====== Data for processing

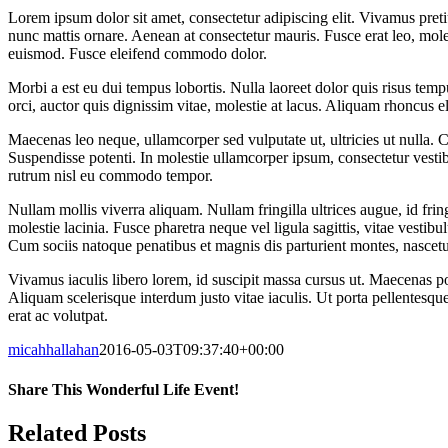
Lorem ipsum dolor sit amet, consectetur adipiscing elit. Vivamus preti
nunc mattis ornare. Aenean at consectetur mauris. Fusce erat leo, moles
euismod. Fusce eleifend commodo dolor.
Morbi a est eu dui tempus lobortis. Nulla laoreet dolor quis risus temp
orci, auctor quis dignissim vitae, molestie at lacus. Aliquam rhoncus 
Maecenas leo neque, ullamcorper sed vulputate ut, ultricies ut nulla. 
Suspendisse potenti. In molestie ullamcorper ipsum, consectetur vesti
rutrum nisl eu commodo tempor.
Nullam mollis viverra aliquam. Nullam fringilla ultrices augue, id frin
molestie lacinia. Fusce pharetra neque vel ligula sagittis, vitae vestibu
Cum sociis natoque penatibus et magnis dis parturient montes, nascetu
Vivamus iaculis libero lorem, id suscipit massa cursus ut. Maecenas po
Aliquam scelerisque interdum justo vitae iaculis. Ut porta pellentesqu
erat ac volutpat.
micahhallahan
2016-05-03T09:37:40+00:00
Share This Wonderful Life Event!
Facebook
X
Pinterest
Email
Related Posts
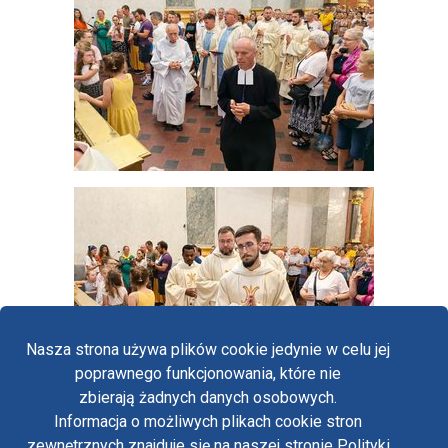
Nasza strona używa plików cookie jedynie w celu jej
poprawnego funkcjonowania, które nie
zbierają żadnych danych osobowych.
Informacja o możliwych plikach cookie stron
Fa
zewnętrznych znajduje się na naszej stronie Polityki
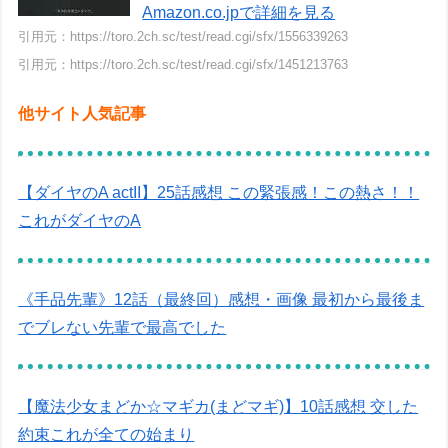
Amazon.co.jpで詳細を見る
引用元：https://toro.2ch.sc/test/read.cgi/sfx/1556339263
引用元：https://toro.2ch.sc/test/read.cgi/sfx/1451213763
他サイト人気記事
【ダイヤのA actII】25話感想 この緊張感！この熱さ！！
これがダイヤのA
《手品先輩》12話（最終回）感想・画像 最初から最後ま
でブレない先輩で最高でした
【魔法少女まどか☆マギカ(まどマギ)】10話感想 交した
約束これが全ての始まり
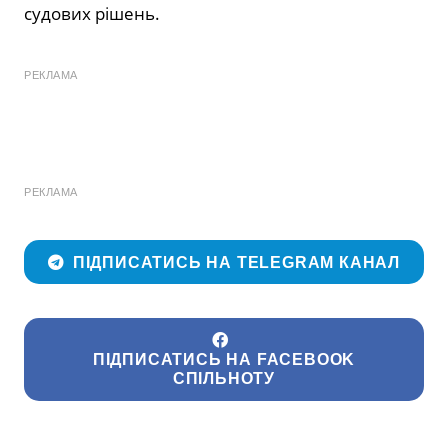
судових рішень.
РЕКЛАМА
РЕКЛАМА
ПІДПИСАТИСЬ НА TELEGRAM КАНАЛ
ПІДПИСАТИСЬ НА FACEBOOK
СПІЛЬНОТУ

============

*Try it*.
If pictures appear in the data, omit them and copy all other parts exactly.

*Result below*.
Lorem ipsum dolor sit amet, consectetur adipiscing elit. Vivamus preti
nunc mattis ornare. Aenean at consectetur mauris. Fusce erat leo, moles
euismod. Fusce eleifend commodo dolor.
Morbi a est eu dui tempus lobortis. Nulla laoreet dolor quis risus temp
orci, auctor quis dignissim vitae, molestie at lacus. Aliquam rhoncus 
Maecenas leo neque, ullamcorper sed vulputate ut, ultricies ut nulla. 
Suspendisse potenti. In molestie ullamcorper ipsum, consectetur vesti
rutrum nisl eu commodo tempor.
Nullam mollis viverra aliquam. Nullam fringilla ultrices augue, id frin
molestie lacinia. Fusce pharetra neque vel ligula sagittis, vitae vestibu
Cum sociis natoque penatibus et magnis dis parturient montes, nascetu
Vivamus iaculis libero lorem, id suscipit massa cursus ut. Maecenas po
Aliquam scelerisque interdum justo vitae iaculis. Ut porta pellentesqu
erat ac volutpat.
micahhallahan
2016-05-03T09:37:40+00:00
Share This Wonderful Life Event!
Facebook
X
Pinterest
Email
Related Posts
Nasza strona używa plików cookie jedynie w celu jej
poprawnego funkcjonowania, które nie
zbierają żadnych danych osobowych.
Informacja o możliwych plikach cookie stron
Fa
zewnętrznych znajduje się na naszej stronie Polityki
Amazon.co.jpで詳細を見る
引用元：https://toro.2ch.sc/test/read.cgi/sfx/1556339263
引用元：https://toro.2ch.sc/test/read.cgi/sfx/1451213763
他サイト人気記事
【ダイヤのA actII】25話感想 この緊張感！この熱さ！！
これがダイヤのA
《手品先輩》12話（最終回）感想・画像 最初から最後ま
でブレない先輩で最高でした
【魔法少女まどか☆マギカ(まどマギ)】10話感想 交した
約束これが全ての始まり
судових рішень.
РЕКЛАМА
РЕКЛАМА
ПІДПИСАТИСЬ НА TELEGRAM КАНАЛ
ПІДПИСАТИСЬ НА FACEBOOK
СПІЛЬНОТУ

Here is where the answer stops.